TEXT UNDER STUDY:
----

Fifties - part one

Photo by Myron Miller

During the 50’s Tony Scott appearedat the Metropole Jazz bar on Broadway and West 47th St. where jazz was played from 3 p.m. until 4 a.m. by various styles of jazz musicians and singers, from Blues, Dixieland, Swing and Be bop. Lionel Hampton was also there with his big orchestra lined up on fifty feet of the bar. This club gave work to fifty musicians every day. He played in the upstairs club which featured Modern Jazz trios and quartets, such as Dizzy Gillespie and Ahmad Jamal.

In this year the benefit memorial concert
Benefit for Buddy Stewart family, was made at Birdland - Buddy Stewart, a young bop singer was killed on the first of February;

In 1950 , May 18 & 19, Sarah Vaughan : Sarah Vaughan in Hi-Fi was recorded for Columbia (producer John Hammond). Musicians were: Tony Scott(cl), Miles Davis(tp), Benny Green(tb), Budd Johnson(ts), Jimmy Jones(p), Freddie Green(g), Billy 'Pickles' Taylor Jr.(b), J.C. Heard(d).

Tony Scott was still working with his quartet at Cafe Society.
Between May and June, with Dick Hyman(p), Leonard Gaskin(b), Chuck Wayne or Mundell Lowe(g), Ed Shaugnessy(d), Charlie Parker(as) was a guest in jam session, (A).

----

DATASET EXCERPTS:
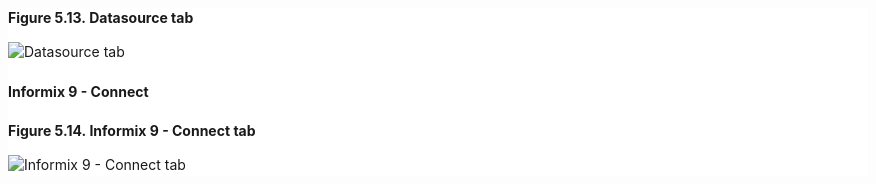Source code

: </div>

</div>

<div class="figure-float">

<div id="lite_inf9set1" class="figure">

**Figure 5.13. Datasource tab**

<div class="figure-contents">

<div class="mediaobject">

![Datasource tab](images/inf9set1.gif)

</div>

</div>

</div>

  

</div>

</div>

<div id="lite_inf9connect" class="section">

<div class="titlepage">

<div>

<div>

#### Informix 9 - Connect

</div>

</div>

</div>

<div class="figure-float">

<div id="lite_inf9set2" class="figure">

**Figure 5.14. Informix 9 - Connect tab**

<div class="figure-contents">

<div class="mediaobject">

![Informix 9 - Connect tab](images/inf9set2.gif)

</div>

</div>

</div>

  

</div>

----

YOUR TASKS:
(a) Write out the fifties jazz passage word for word, everything from "Fifties - part" down to "and Ahmad Jamal.".
(b) Pick out every line of the records that contains the string "class", matching case exactly.

RESULTS FOR THE EXERCISE:
(a)
Fifties - part one

Photo by Myron Miller

During the 50’s Tony Scott appearedat the Metropole Jazz bar on Broadway and West 47th St. where jazz was played from 3 p.m. until 4 a.m. by various styles of jazz musicians and singers, from Blues, Dixieland, Swing and Be bop. Lionel Hampton was also there with his big orchestra lined up on fifty feet of the bar. This club gave work to fifty musicians every day. He played in the upstairs club which featured Modern Jazz trios and quartets, such as Dizzy Gillespie and Ahmad Jamal.

(b)
<div class="figure-float">
<div id="lite_inf9set1" class="figure">
<div class="figure-contents">
<div class="mediaobject">
<div id="lite_inf9connect" class="section">
<div class="titlepage">
<div class="figure-float">
<div id="lite_inf9set2" class="figure">
<div class="figure-contents">
<div class="mediaobject">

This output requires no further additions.